Layoffs Are Low. That Doesn’t Mean the Labor Market Is Strong.
The New York Times
Past economic cycles show that unemployment starts to tick up ahead of a recession, with wide-scale layoffs coming only later.
As job growth has slowed and unemployment has crept up, some economists have pointed to a sign of confidence among employers: They are, for the most part, holding on to their existing workers.
Despite headline-grabbing job cuts at a few big companies, overall layoffs remain below their levels during the strong economy before the pandemic. Applications for unemployment benefits, which drifted up in the spring and summer, have recently been falling.
But past recessions suggest that layoff data alone should not offer much comfort about the labor market. Historically, job cuts have come only once an economic downturn was well underway.

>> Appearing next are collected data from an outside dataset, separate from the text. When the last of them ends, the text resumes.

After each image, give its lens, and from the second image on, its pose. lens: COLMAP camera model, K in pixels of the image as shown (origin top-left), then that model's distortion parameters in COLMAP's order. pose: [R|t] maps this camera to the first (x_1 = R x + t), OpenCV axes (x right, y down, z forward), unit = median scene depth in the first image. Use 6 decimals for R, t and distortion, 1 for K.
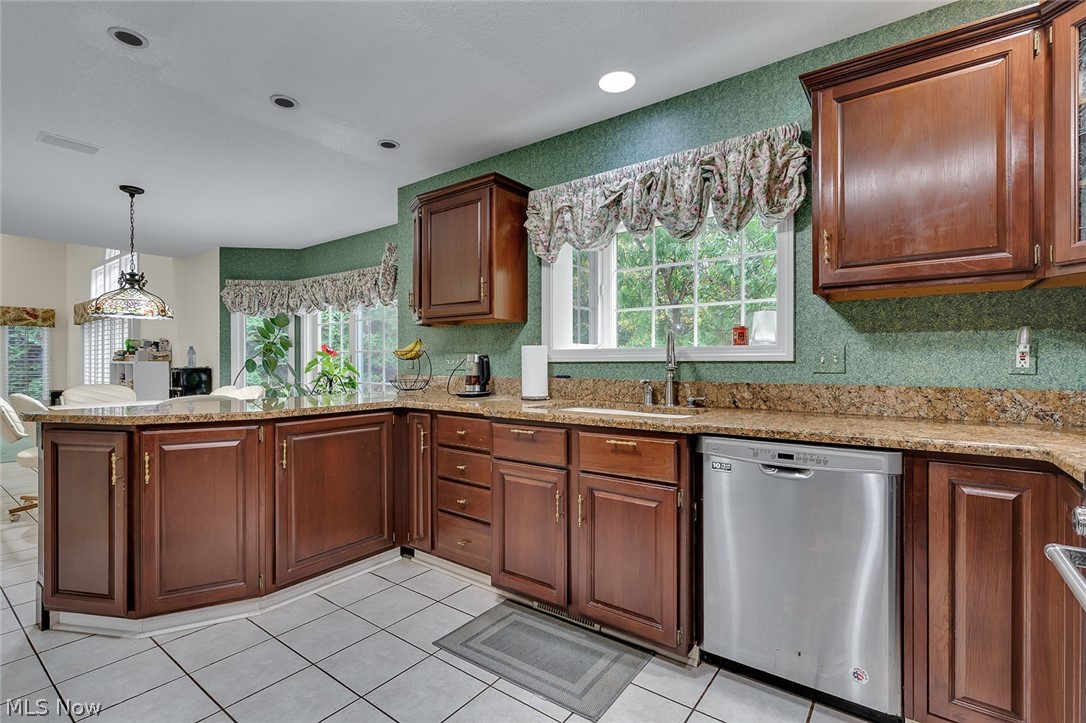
lens RADIAL K [[493.7, 0, 525.1], [0, 493.7, 364.1], [0, 0, 1]] dist [-0.002708, 0.001206]
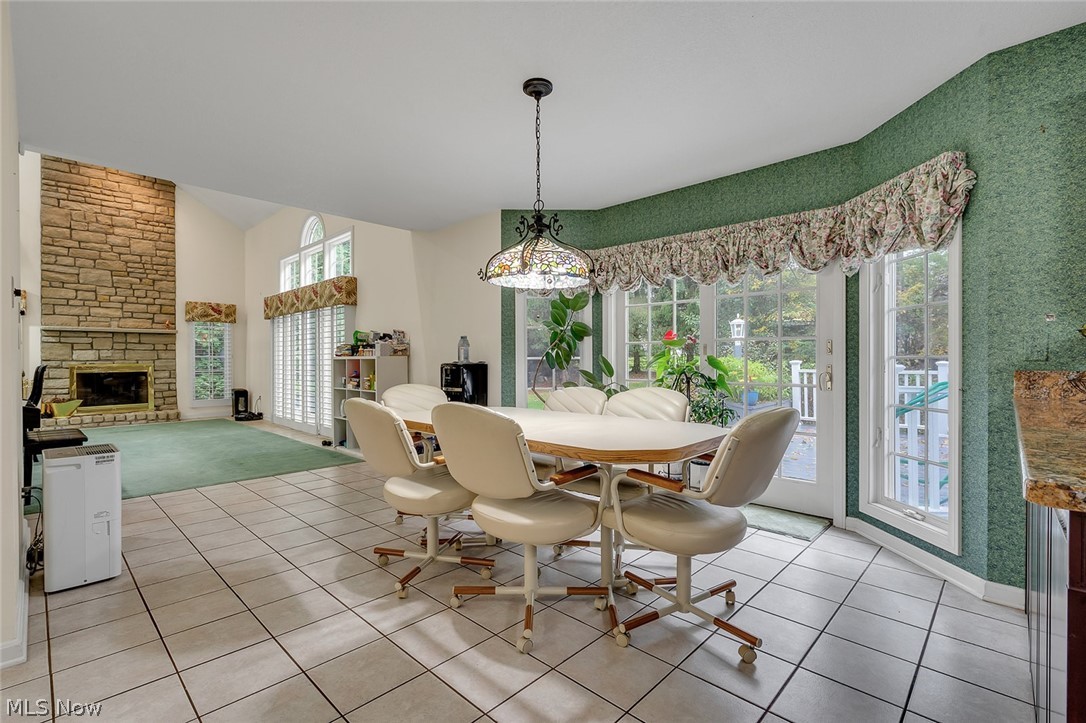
lens RADIAL K [[493.7, 0, 538.7], [0, 493.7, 362.2], [0, 0, 1]] dist [-0.002708, 0.001206]
pose [[0.991733, -0.002091, -0.128305, -0.712231], [0.001956, 0.999997, -0.001182, 0.010423], [0.128307, 0.000921, 0.991734, 0.354328]]
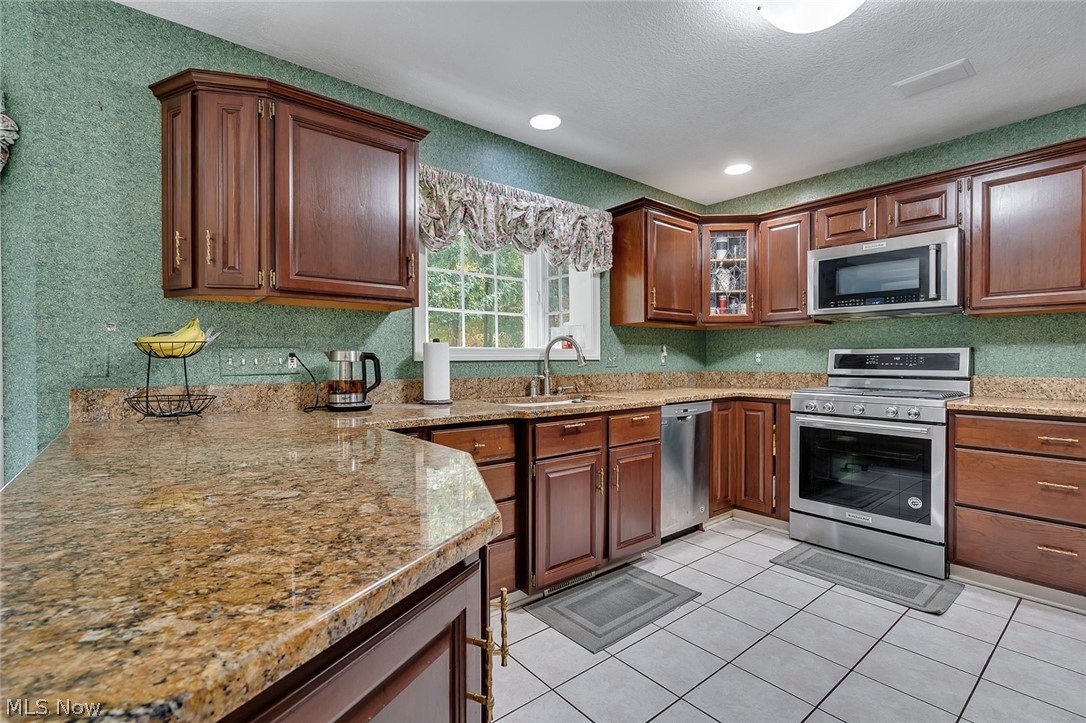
lens RADIAL K [[493.7, 0, 544.1], [0, 493.7, 364.9], [0, 0, 1]] dist [-0.002708, 0.001206]
pose [[0.232000, -0.011501, 0.972648, -0.588905], [0.005476, 0.999930, 0.010518, -0.004185], [-0.972700, 0.002887, 0.232046, 0.449456]]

The Great Recession, for example, officially began at the end of 2007, after the bursting of the housing bubble and the ensuing mortgage crisis. The unemployment rate began rising in early 2008. But it was not until late 2008 — after the collapse of Lehman Brothers and the onset of a global financial crisis — that employers began cutting jobs in earnest.
The milder recession in 2001 offers an even clearer example. The unemployment rate rose steadily from 4.3 percent in May to 5.7 percent at the end of the year. But apart from a brief spike in the fall, layoffs hardly rose.